Each record that follows should be repeated exactly, with no pictures carried over.

Text-based design files:
----------
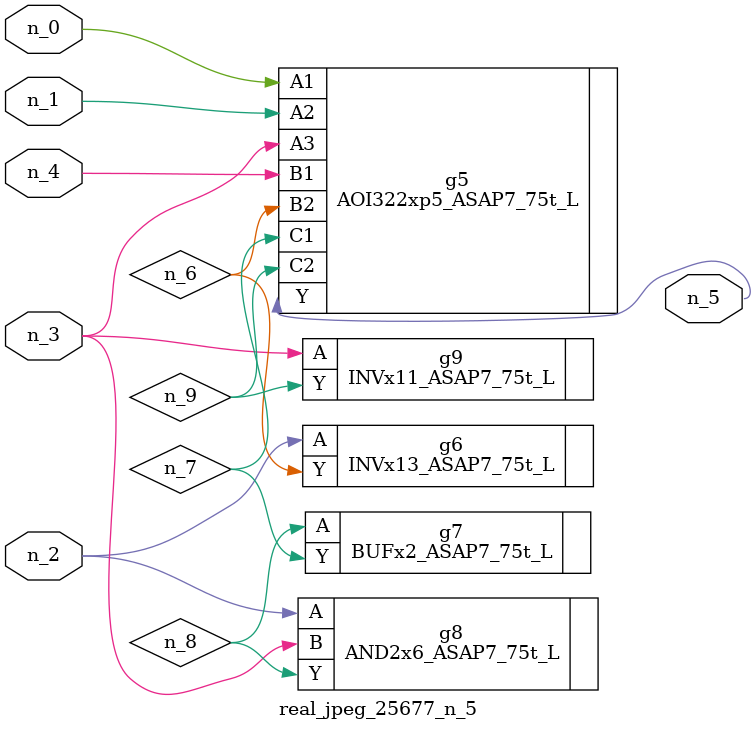
<source format=v>
module real_jpeg_25677_n_5 (n_4, n_0, n_1, n_2, n_3, n_5);

input n_4;
input n_0;
input n_1;
input n_2;
input n_3;

output n_5;

wire n_8;
wire n_6;
wire n_7;
wire n_9;

AOI322xp5_ASAP7_75t_L g5 ( 
.A1(n_0),
.A2(n_1),
.A3(n_3),
.B1(n_4),
.B2(n_6),
.C1(n_7),
.C2(n_9),
.Y(n_5)
);

INVx13_ASAP7_75t_L g6 ( 
.A(n_2),
.Y(n_6)
);

AND2x6_ASAP7_75t_L g8 ( 
.A(n_2),
.B(n_3),
.Y(n_8)
);

INVx11_ASAP7_75t_L g9 ( 
.A(n_3),
.Y(n_9)
);

BUFx2_ASAP7_75t_L g7 ( 
.A(n_8),
.Y(n_7)
);


endmodule
</source>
----------
- Task answer
<source format=v>
module real_jpeg_25677_n_5 (n_4, n_0, n_1, n_2, n_3, n_5);

input n_4;
input n_0;
input n_1;
input n_2;
input n_3;

output n_5;

wire n_8;
wire n_6;
wire n_7;
wire n_9;

AOI322xp5_ASAP7_75t_L g5 ( 
.A1(n_0),
.A2(n_1),
.A3(n_3),
.B1(n_4),
.B2(n_6),
.C1(n_7),
.C2(n_9),
.Y(n_5)
);

INVx13_ASAP7_75t_L g6 ( 
.A(n_2),
.Y(n_6)
);

AND2x6_ASAP7_75t_L g8 ( 
.A(n_2),
.B(n_3),
.Y(n_8)
);

INVx11_ASAP7_75t_L g9 ( 
.A(n_3),
.Y(n_9)
);

BUFx2_ASAP7_75t_L g7 ( 
.A(n_8),
.Y(n_7)
);


endmodule
</source>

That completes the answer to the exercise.